Explained | What is the case against former DU professor G.N. Saibaba?
The Hindu
The 55-year-old wheelchair-bound academic was arrested from Delhi in 2014 for having alleged Maoist links and subsequently convicted by a Maharashtra sessions court in 2017
The story so far: In the 24 hours between October 14 and 15, former Delhi University professor G.N. Saibaba, was first acquitted by the Nagpur Bench of the Bombay High Court citing a procedural lapse in the Maoist-links case followed by the suspension of his acquittal the next afternoon by a special Bench of the Supreme Court, which stated that the High Court did not consider “the merits of the case including the gravity of the offence”. The acquittal of five other accused persons along with the academic was also suspended.
Gokalkonda Naga Saibaba, 55, is a former professor at Delhi University’s Ram Lal Anand College and was terminated from service by the college in March 2021. The college had suspended him in 2014 when the activist-academic was arrested in Delhi for having alleged Maoist links.
Mr. Saibaba was born in Amalapuram, Andhra Pradesh, in 1967. He completed his Masters in Arts from Hyderabad and joined the Central Institute of English and Foreign Languages to pursue a postgraduate diploma in teaching English in 1991. Mr. Saibaba has been wheelchair-bound since 2008, has been crawling since the age of five because of polio and suffers from medical ailments.
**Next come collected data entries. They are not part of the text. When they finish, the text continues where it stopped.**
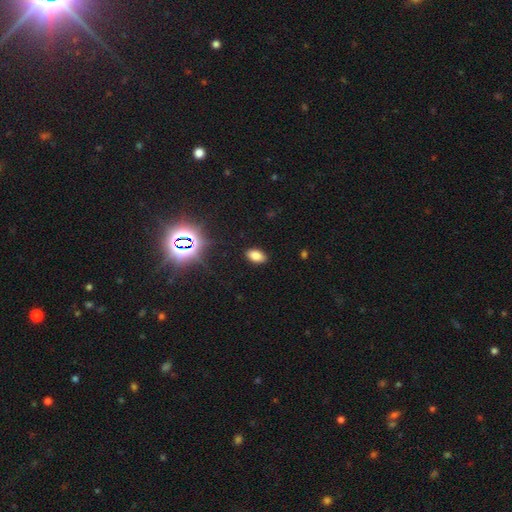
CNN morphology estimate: Smooth or featured? Predicted: smooth (p=0.78). How rounded? Predicted: in between (p=0.91). Merging? Predicted: none (p=0.88).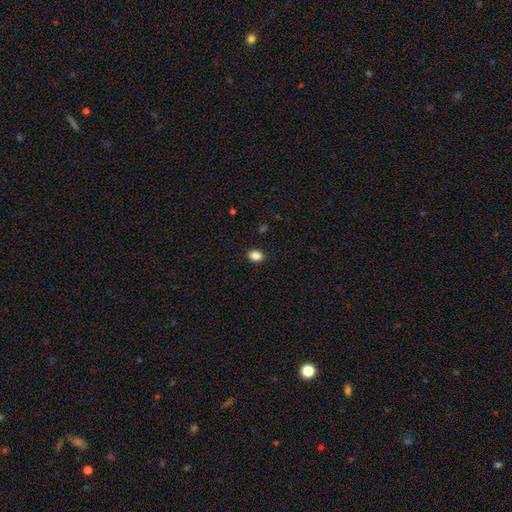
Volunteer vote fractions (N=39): Smooth or featured? smooth (87%)
How rounded? in between (79%)
Merging? none (97%)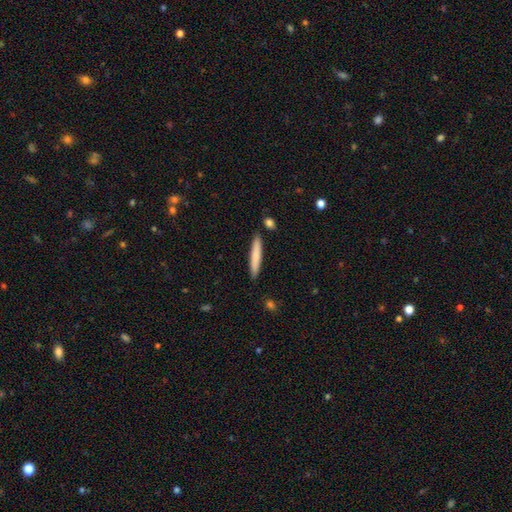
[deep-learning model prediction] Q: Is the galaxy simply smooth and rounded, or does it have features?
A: smooth — 77%.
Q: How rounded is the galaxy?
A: cigar-shaped — 93%.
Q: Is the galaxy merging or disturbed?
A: none — 89%.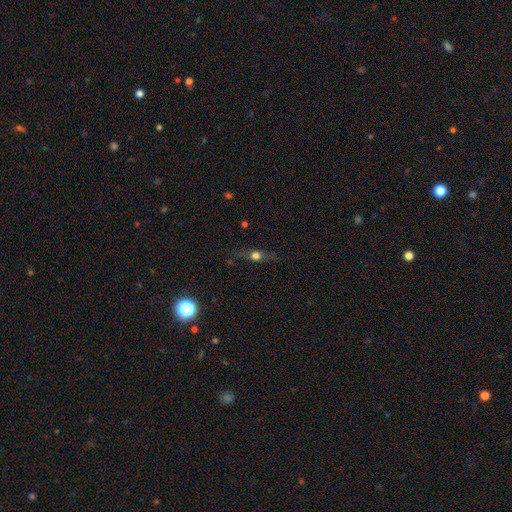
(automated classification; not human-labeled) The model was most divided on "smooth or featured": featured or disk: 51%, smooth: 36%, star or artifact: 13%. More confident: edge-on disk — yes (88%); merging — none (82%).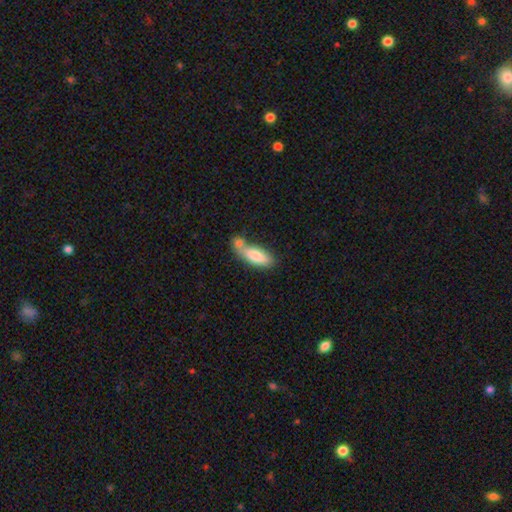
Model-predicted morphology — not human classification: type=smooth (80%); roundness=in between (70%); merging=merger (45%).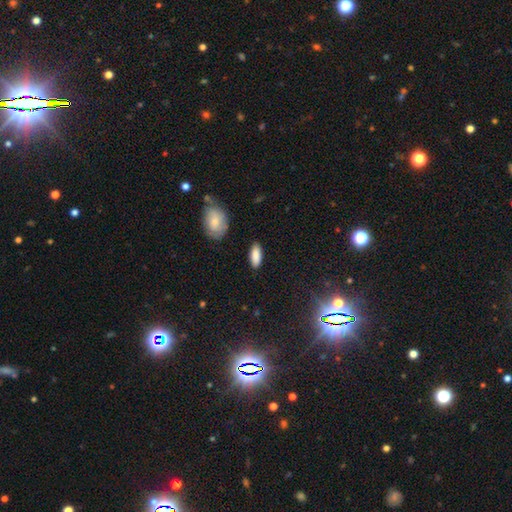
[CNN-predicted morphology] A smooth galaxy with no disk features (88%) that is in between round and cigar-shaped (80%).

Vote fractions:
- Smooth or featured? smooth: 88% / star or artifact: 6% / featured or disk: 5%
- How rounded? in between: 80% / cigar-shaped: 18% / round: 2%
- Merging? none: 87% / minor disturbance: 10% / major disturbance: 2% / merger: 2%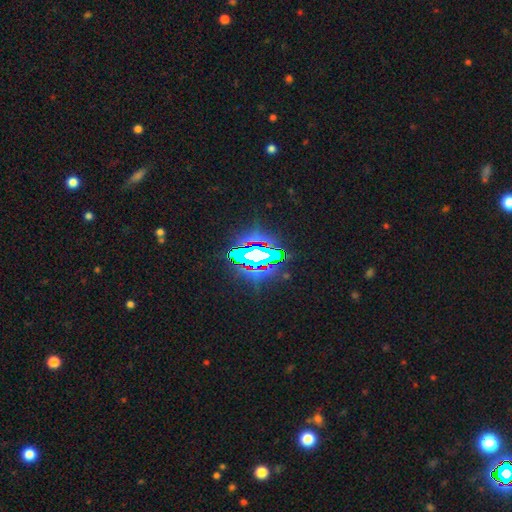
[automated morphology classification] The model was most divided on "smooth or featured": star or artifact: 70%, featured or disk: 16%, smooth: 14%.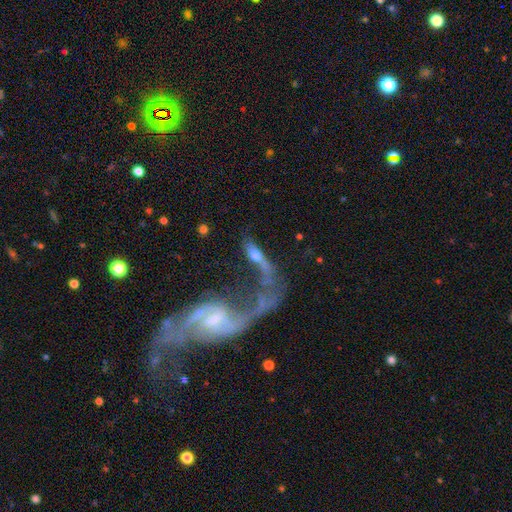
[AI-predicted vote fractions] Smooth or featured?
  - featured or disk: 61% *
  - smooth: 28%
  - star or artifact: 10%
Edge-on disk?
  - no: 69% *
  - yes: 31%
Merging?
  - merger: 45% *
  - major disturbance: 24%
  - none: 19%
  - minor disturbance: 11%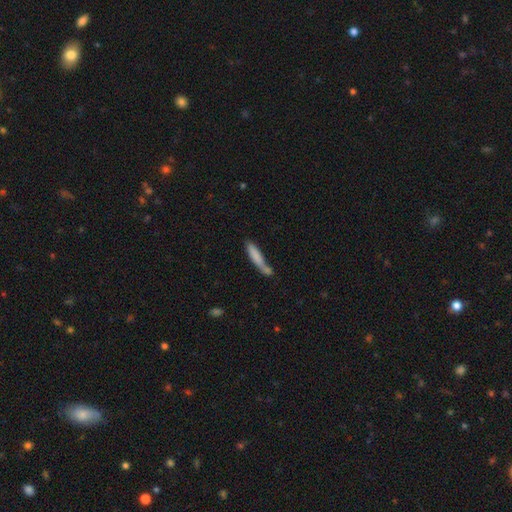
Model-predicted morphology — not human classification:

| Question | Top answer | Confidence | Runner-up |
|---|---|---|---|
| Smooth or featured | smooth | 77% | featured or disk (16%) |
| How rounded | cigar-shaped | 82% | in between (16%) |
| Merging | none | 45% | merger (27%) |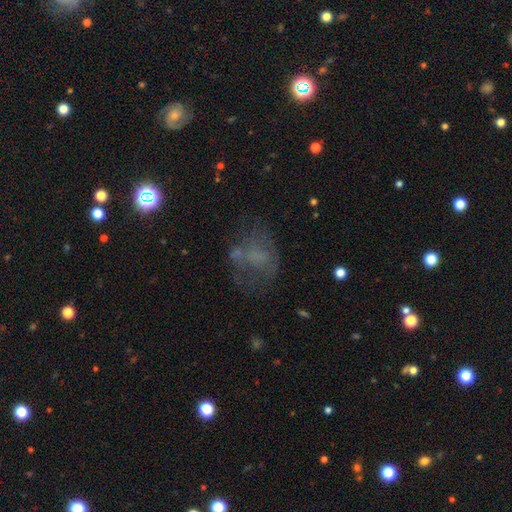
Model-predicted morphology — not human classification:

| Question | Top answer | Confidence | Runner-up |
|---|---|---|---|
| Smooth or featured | featured or disk | 41% | smooth (38%) |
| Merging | none | 47% | major disturbance (27%) |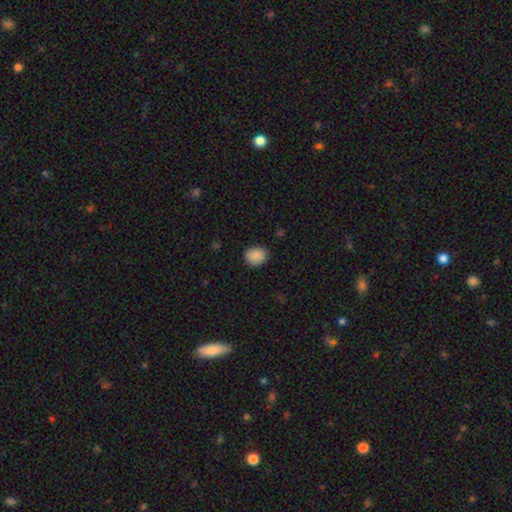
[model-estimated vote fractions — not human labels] Q: Smooth or featured?
A: smooth (89%); runner-up: star or artifact (8%)
Q: How rounded?
A: round (61%); runner-up: in between (38%)
Q: Merging?
A: none (84%); runner-up: minor disturbance (12%)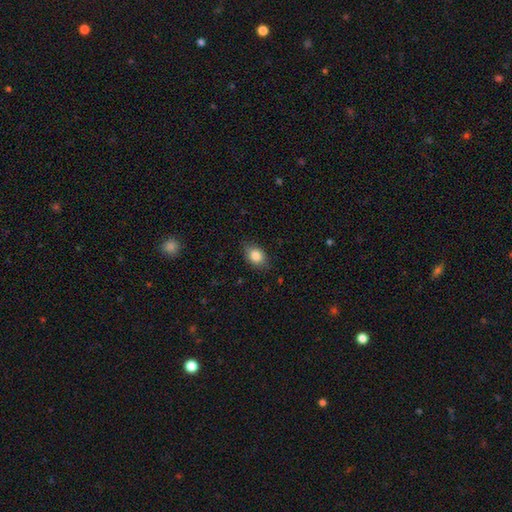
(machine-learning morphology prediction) A smooth galaxy with no disk features (85%) that is in between round and cigar-shaped (72%). Merging: none (81%).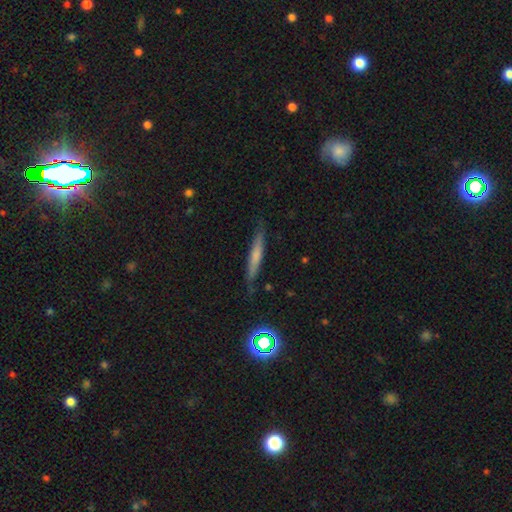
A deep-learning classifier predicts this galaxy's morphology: Smooth or featured? smooth (56%)
How rounded? cigar-shaped (92%)
Merging? none (81%)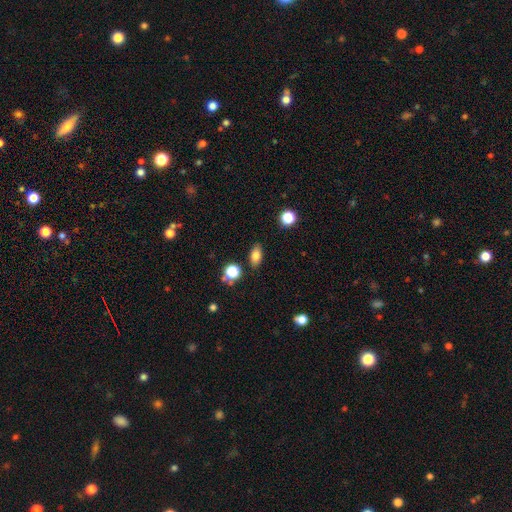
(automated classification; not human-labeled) smooth 78%, featured or disk 11%, star or artifact 11%. Down the decision tree: how rounded — in between (84%); merging — none (85%).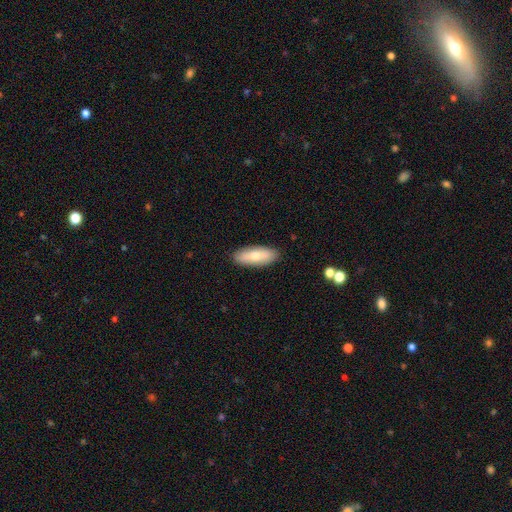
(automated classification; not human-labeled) This is likely a smooth galaxy (71%). How rounded: likely in between (71%). Merging: clearly none (89%).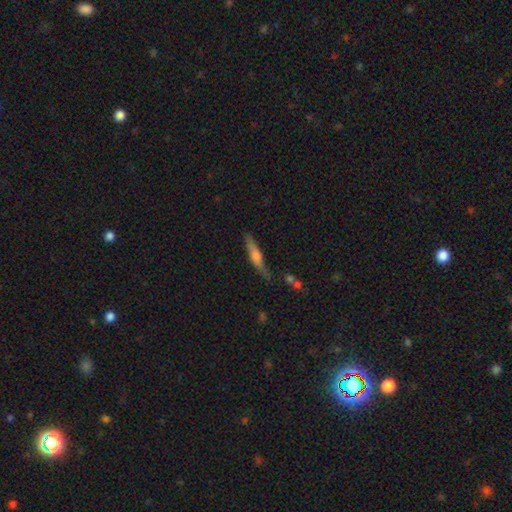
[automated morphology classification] A featured or disk galaxy (54%) viewed edge-on (93%) with a rounded central bulge (73%). Merging: none (74%).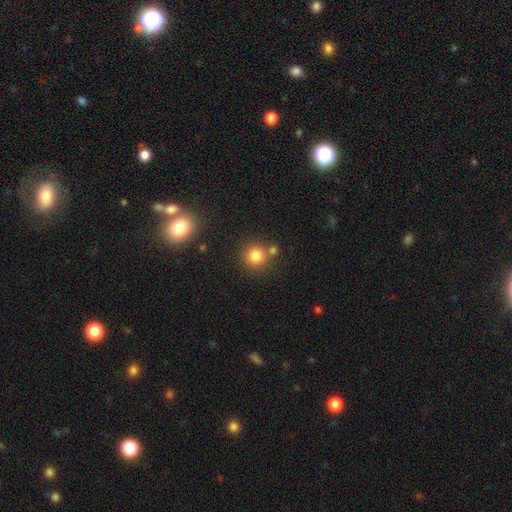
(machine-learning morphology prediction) This appears to be a smooth galaxy with no disk features (81%) that is round (92%). Merging: none (72%).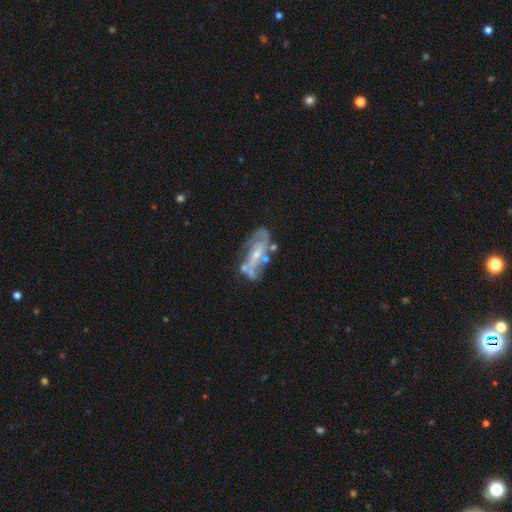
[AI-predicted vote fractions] A featured or disk galaxy (78%) with no bar (42%), spiral arms (71%) and a small central bulge (62%). Merging: none (50%).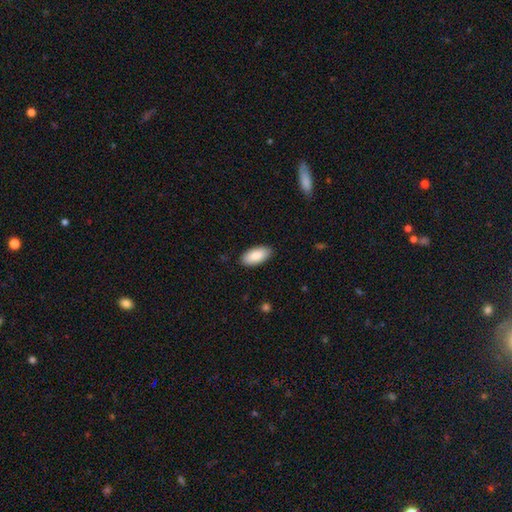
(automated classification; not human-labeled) Smooth or featured?
  - smooth: 88% *
  - featured or disk: 7%
  - star or artifact: 6%
How rounded?
  - in between: 93% *
  - cigar-shaped: 5%
  - round: 2%
Merging?
  - none: 89% *
  - minor disturbance: 9%
  - major disturbance: 2%
  - merger: 1%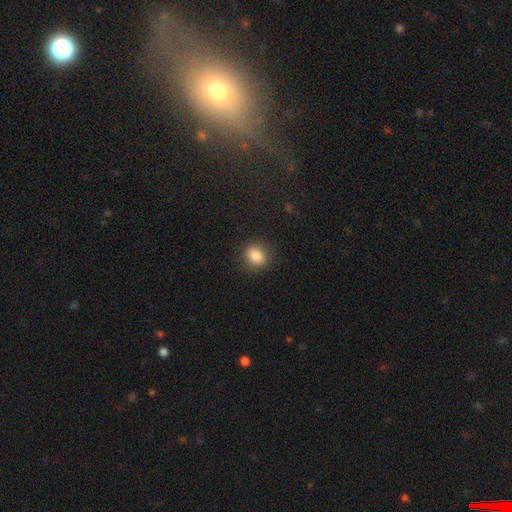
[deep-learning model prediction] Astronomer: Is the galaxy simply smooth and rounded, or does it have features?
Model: smooth — 85%.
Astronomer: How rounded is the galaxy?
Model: in between — 51% (runner-up: round, 47%).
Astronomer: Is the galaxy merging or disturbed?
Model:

According to his family and lawyers, his left hand is presently on the verge of failure,with acute pain spreading to both hands. He suffers from pancreatitis, high blood pressure, cardiomyopathy, chronic back pain, immobility and sleeplessness.
In an interview with The Hindu during a brief three-month period in 2015when he was out on bail for medical treatment, the former professor said that in the 1990s, he started off as a pro-reservation activist against attempts to scrap the reservation policy for lower-caste Indians. He then began campaigning against the Andhra Pradesh Police for what he called “encounter killings” of innocents and Naxalites. He also campaigned against Chattisgarh’s Salwa Judum militia of tribal youths that was mobilised by authorities as a part of the counterinsurgency mission against Naxalites and was declared illegal and unconstitutional by the Supreme Court in 2011.
After teaching in a college in the State for a decade, he moved to Delhi in the early 2000s and began teaching English Literature at Delhi University in 2003. It was also around this time that he began campaigning against the military offensives in tribal areas. He later campaigned in central India’s tribal belt against the Congress government’s Operation Green Hunt, a military offensive aimed at flushing out Maoist rebels.
On May 9, 2014, when Mr. Saibaba was on his way home from the University, he was arrested by a joint team comprised of the Maharashtra police, Andhra Pradesh police, and the Intelligence Bureau in a case pertaining to ties with Maoist organisations. The morning after his arrest, Professor Saibaba was flown to Nagpur, where the District Magistrate remanded him to custody in prison. Besides being out on bail on medical grounds for brief periods, the academic has been lodged in the Nagpur Central Jail since 2014, being moved to the jail’s ‘anda cell’ (solitary confinement) since his conviction on March 7, 2017.
In February 2017, a sessions court in Maharashtra’s Gadchiroli district convicted Mr. Saibaba and five others for having connections with and being “active members” of the outlawed Communist Party of India (Maoist) and the Revolutionary Democratic Front (RDF), described by the police and the court order as a front for CPI(M). While the Mr. Saibaba and four others were sentenced to life imprisonment, the sixth accused was given a 10-year term.